**DATA IN THIS EXERCISE:**
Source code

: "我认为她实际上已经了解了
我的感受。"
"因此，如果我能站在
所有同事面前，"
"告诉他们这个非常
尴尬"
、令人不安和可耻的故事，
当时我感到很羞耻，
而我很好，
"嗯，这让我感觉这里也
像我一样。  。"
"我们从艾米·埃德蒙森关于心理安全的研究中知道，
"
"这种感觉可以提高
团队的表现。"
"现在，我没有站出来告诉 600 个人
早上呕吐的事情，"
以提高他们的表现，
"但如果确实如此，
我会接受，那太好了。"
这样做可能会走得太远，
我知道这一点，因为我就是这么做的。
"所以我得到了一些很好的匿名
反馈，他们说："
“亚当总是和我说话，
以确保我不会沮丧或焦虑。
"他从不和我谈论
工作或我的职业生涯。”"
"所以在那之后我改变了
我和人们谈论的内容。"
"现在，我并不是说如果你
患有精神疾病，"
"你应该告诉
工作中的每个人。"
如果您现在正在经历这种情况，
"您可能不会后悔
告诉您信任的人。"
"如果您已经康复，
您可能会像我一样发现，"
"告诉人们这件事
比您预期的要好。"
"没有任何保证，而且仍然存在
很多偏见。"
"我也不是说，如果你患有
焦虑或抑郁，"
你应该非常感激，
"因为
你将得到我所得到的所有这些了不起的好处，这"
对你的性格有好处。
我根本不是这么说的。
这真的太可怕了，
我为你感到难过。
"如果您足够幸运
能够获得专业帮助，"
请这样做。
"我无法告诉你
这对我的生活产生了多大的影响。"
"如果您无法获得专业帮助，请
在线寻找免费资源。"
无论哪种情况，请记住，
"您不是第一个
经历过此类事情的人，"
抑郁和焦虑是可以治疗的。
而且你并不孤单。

==

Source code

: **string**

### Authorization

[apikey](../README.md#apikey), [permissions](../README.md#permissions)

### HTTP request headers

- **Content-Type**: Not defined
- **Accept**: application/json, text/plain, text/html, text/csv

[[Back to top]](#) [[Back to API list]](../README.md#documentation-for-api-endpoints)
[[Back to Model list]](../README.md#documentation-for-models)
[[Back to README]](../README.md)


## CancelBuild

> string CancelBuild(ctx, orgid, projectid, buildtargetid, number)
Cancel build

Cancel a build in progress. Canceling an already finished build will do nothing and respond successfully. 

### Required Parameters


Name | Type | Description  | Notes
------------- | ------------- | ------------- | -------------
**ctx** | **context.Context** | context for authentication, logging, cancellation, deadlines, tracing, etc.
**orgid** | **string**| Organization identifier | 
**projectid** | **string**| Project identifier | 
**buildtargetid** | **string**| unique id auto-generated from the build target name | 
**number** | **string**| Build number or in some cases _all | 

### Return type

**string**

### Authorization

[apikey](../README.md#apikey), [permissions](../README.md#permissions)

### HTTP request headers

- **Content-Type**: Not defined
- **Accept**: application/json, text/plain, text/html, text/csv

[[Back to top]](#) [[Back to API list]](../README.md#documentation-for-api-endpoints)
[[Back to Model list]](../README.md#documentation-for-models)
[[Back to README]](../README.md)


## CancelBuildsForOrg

**EXERCISE REQUIREMENTS:** Using the listing above, copy exactly the line that contains "deadlines, tracing, etc.", the line that contains "cases _all |", and each line that falls between them.

**ANSWER TO THIS PROBLEM:**
**ctx** | **context.Context** | context for authentication, logging, cancellation, deadlines, tracing, etc.
**orgid** | **string**| Organization identifier | 
**projectid** | **string**| Project identifier | 
**buildtargetid** | **string**| unique id auto-generated from the build target name | 
**number** | **string**| Build number or in some cases _all | 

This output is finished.